Stored items
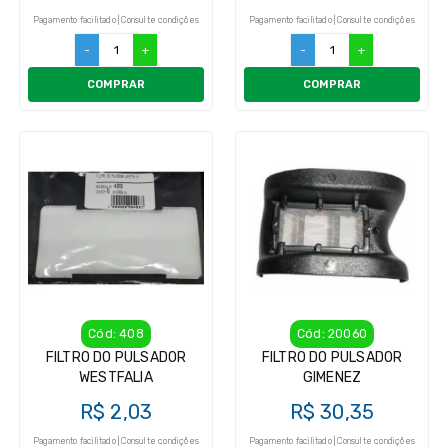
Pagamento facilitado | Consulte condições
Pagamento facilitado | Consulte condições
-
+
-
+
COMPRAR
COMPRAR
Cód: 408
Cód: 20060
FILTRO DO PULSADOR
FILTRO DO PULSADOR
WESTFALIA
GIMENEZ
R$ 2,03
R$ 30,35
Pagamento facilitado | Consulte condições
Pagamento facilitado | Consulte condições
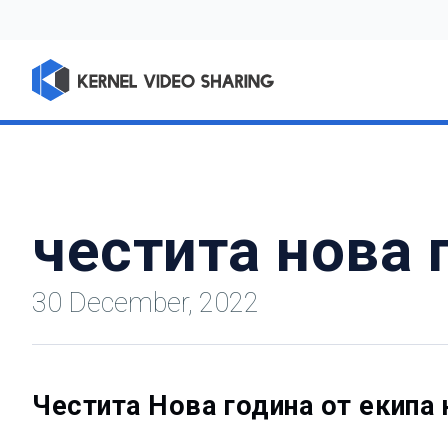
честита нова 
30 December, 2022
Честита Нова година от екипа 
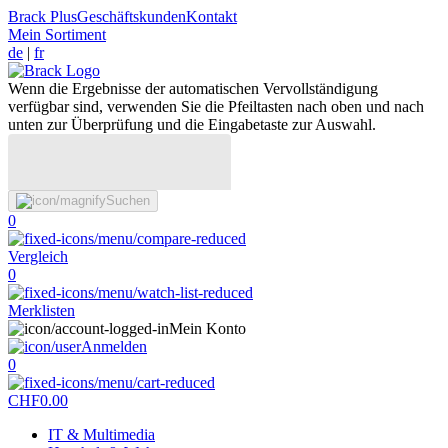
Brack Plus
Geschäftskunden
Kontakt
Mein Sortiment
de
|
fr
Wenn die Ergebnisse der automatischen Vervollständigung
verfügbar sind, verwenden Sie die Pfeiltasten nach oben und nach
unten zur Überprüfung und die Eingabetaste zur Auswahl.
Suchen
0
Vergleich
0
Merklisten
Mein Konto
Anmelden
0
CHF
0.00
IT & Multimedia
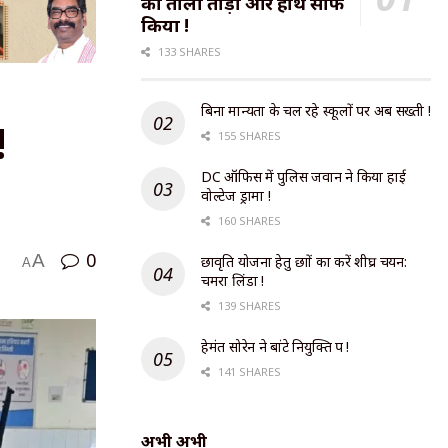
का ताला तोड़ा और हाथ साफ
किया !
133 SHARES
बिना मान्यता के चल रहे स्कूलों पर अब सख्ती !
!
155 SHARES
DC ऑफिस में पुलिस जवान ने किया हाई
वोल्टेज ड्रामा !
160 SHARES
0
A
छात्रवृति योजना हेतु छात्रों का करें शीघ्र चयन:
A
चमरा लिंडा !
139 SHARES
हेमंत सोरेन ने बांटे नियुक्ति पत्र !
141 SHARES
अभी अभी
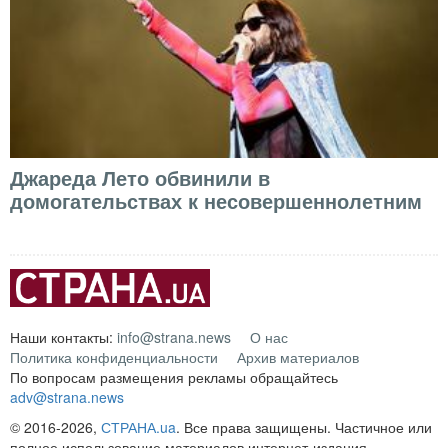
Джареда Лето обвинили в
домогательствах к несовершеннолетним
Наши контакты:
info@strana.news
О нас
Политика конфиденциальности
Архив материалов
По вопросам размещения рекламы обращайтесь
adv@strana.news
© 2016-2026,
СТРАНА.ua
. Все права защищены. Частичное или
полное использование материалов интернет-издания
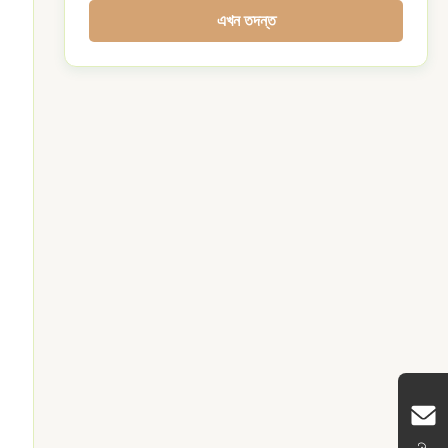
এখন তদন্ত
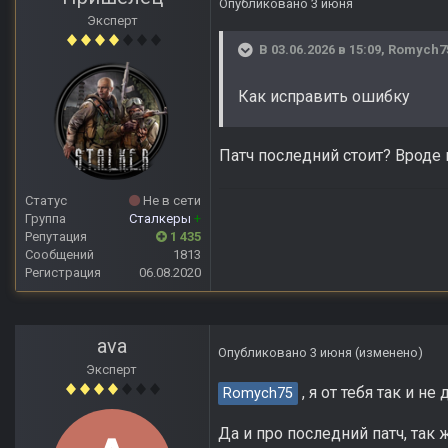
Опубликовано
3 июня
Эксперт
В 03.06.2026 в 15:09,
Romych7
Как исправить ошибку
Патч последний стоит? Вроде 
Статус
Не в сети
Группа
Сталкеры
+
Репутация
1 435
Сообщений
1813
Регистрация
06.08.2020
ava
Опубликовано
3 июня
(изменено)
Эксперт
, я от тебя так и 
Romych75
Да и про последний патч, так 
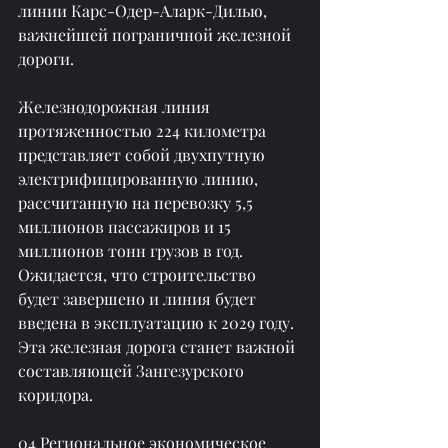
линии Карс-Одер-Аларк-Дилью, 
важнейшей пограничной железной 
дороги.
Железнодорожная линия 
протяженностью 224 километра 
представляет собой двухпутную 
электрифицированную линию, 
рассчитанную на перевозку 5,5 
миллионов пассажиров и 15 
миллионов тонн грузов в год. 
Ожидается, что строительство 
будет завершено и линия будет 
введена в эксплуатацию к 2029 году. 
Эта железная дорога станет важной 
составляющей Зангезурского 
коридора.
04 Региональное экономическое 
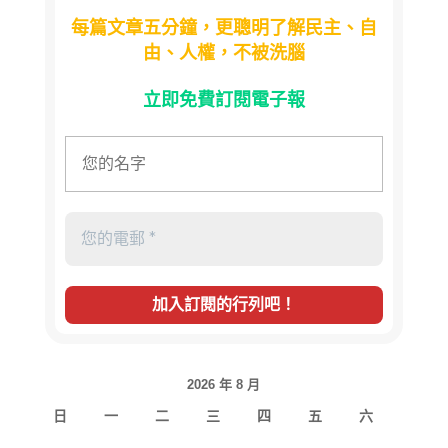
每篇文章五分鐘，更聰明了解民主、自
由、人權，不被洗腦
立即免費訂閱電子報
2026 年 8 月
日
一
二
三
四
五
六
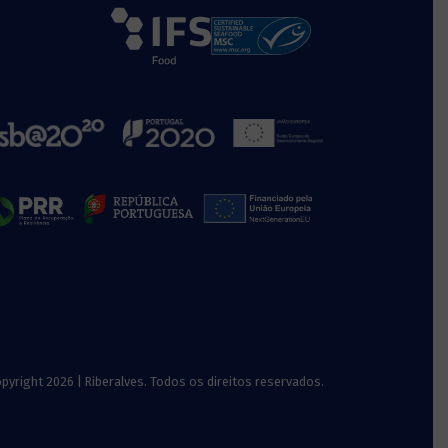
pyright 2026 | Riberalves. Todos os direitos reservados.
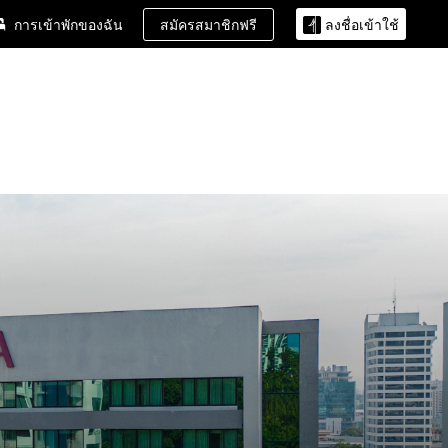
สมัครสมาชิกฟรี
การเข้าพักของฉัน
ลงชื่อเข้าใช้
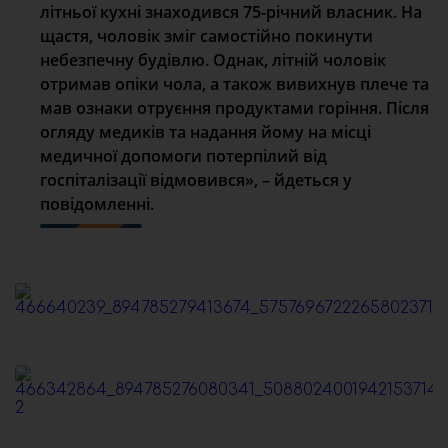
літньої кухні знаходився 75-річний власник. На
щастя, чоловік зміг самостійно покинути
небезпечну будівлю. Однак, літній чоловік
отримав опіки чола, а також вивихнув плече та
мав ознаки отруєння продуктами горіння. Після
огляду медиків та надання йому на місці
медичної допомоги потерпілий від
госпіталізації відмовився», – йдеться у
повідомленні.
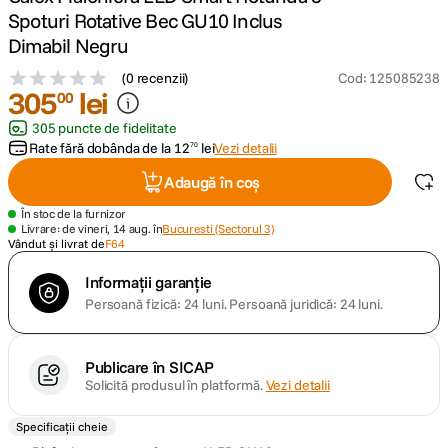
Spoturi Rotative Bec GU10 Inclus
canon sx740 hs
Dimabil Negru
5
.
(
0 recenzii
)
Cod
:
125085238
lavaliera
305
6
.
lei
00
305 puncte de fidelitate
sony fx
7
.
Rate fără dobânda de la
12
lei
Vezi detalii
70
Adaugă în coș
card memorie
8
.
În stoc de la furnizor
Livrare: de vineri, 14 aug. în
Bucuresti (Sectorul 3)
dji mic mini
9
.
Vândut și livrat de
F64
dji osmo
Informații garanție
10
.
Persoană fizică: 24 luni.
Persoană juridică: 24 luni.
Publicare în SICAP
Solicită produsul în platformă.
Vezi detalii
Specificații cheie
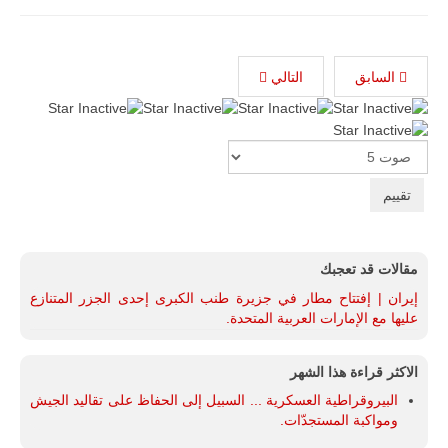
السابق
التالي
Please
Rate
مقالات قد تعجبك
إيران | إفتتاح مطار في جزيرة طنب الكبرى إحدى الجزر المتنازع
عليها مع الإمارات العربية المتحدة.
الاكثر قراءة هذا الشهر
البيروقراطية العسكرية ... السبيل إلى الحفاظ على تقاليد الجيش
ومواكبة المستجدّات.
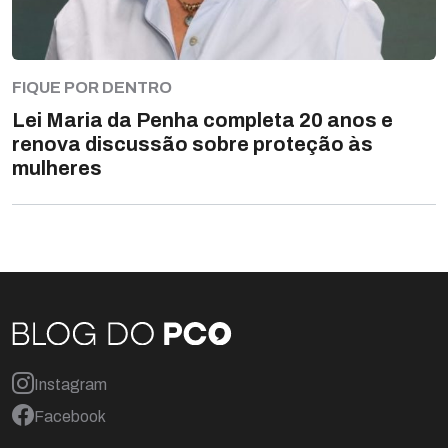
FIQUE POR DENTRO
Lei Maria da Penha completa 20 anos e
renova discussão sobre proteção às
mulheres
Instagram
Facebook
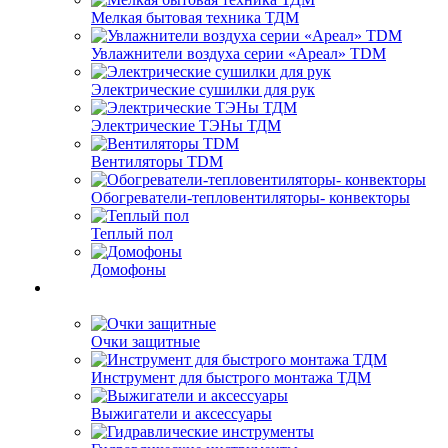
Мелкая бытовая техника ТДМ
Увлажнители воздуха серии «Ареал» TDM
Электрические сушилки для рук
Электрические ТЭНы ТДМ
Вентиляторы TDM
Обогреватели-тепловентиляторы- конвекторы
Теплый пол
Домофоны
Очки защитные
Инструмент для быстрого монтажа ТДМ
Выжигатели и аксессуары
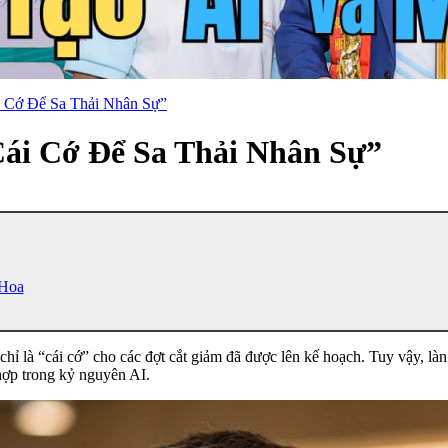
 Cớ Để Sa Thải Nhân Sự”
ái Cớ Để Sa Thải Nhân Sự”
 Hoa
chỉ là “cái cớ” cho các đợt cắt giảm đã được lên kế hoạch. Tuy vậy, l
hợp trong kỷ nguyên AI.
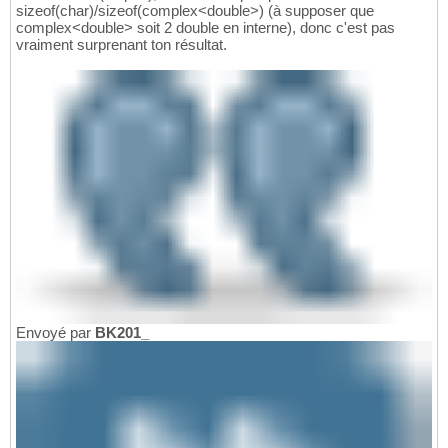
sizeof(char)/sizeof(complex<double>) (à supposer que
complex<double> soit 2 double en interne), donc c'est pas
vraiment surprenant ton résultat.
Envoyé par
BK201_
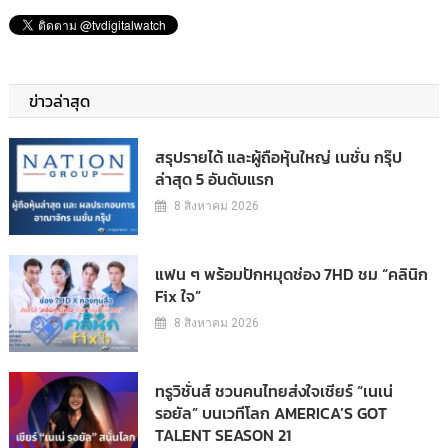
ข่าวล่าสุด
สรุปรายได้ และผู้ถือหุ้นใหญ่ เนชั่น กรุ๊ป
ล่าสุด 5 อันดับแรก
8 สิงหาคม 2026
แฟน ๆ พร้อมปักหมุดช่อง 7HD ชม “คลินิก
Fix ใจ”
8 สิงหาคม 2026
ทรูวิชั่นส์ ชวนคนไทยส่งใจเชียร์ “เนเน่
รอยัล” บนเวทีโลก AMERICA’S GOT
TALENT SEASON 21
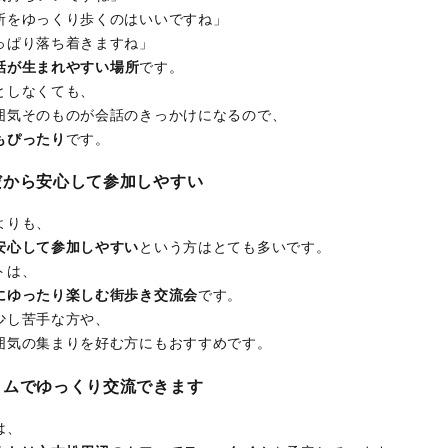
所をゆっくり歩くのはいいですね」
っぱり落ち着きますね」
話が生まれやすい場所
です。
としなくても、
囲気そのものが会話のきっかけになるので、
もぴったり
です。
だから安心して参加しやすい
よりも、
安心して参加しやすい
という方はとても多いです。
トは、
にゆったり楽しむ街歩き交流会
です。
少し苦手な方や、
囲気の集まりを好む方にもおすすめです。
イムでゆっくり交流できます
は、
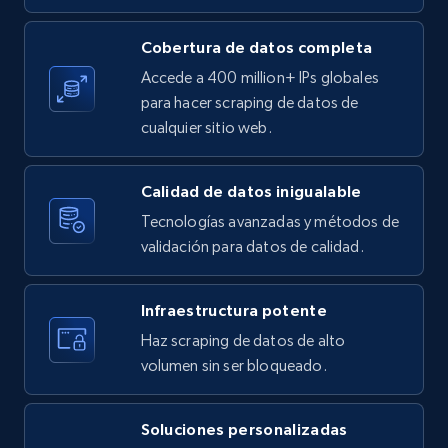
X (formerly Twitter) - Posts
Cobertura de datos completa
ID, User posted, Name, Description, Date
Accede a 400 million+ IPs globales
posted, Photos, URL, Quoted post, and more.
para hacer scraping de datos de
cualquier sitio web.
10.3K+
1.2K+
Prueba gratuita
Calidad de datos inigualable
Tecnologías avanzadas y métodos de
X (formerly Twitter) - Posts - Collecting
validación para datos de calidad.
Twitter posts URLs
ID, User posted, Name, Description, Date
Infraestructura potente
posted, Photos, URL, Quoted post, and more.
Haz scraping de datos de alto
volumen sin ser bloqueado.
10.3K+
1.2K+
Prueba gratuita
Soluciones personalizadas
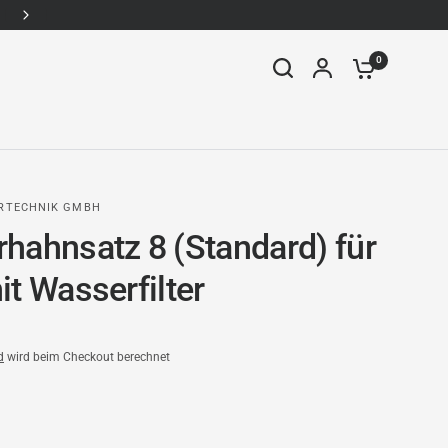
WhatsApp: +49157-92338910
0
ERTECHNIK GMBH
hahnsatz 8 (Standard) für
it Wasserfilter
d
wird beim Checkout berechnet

» **TASK REQUIREMENTS**
Copy out every line of the data above that contains the string "материалов". Count a line only if its capitalization matches.

» **SOLUTION**
Архив материалов
полное использование материалов интернет-издания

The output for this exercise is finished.